[Opening Source material section]
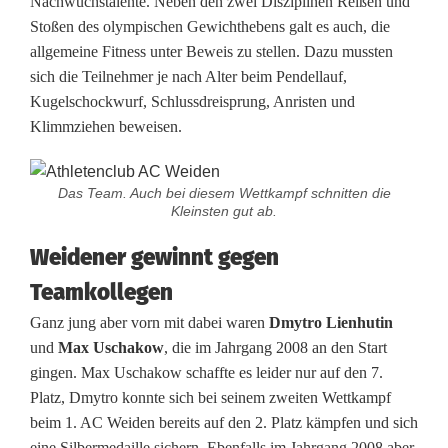
Nachwuchstalente. Neben den zwei Disziplinen Reißen und
K
Stoßen des olympischen Gewichthebens galt es auch, die
allgemeine Fitness unter Beweis zu stellen. Dazu mussten
i
sich die Teilnehmer je nach Alter beim Pendellauf,
d
Kugelschockwurf, Schlussdreisprung, Anristen und
Klimmziehen beweisen.
s
b
Das Team. Auch bei diesem Wettkampf schnitten die
e
Kleinsten gut ab.
i
Weidener gewinnt gegen
m
Teamkollegen
A
Ganz jung aber vorn mit dabei waren
Dmytro Lienhutin
und
Max Uschakow
, die im Jahrgang 2008 an den Start
t
gingen. Max Uschakow schaffte es leider nur auf den 7.
h
Platz, Dmytro konnte sich bei seinem zweiten Wettkampf
beim 1. AC Weiden bereits auf den 2. Platz kämpfen und sich
l
eine Silbermedaille sichern. Ebenfalls im Jahrgang 2008 aber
[Closing Source material section]
**What is required**
Only a verbatim transcription of the lines from the one containing "beim 1. AC Weiden" through the last line of the records counts as the answer.

**Exercise output**
beim 1. AC Weiden bereits auf den 2. Platz kämpfen und sich
l
eine Silbermedaille sichern. Ebenfalls im Jahrgang 2008 aber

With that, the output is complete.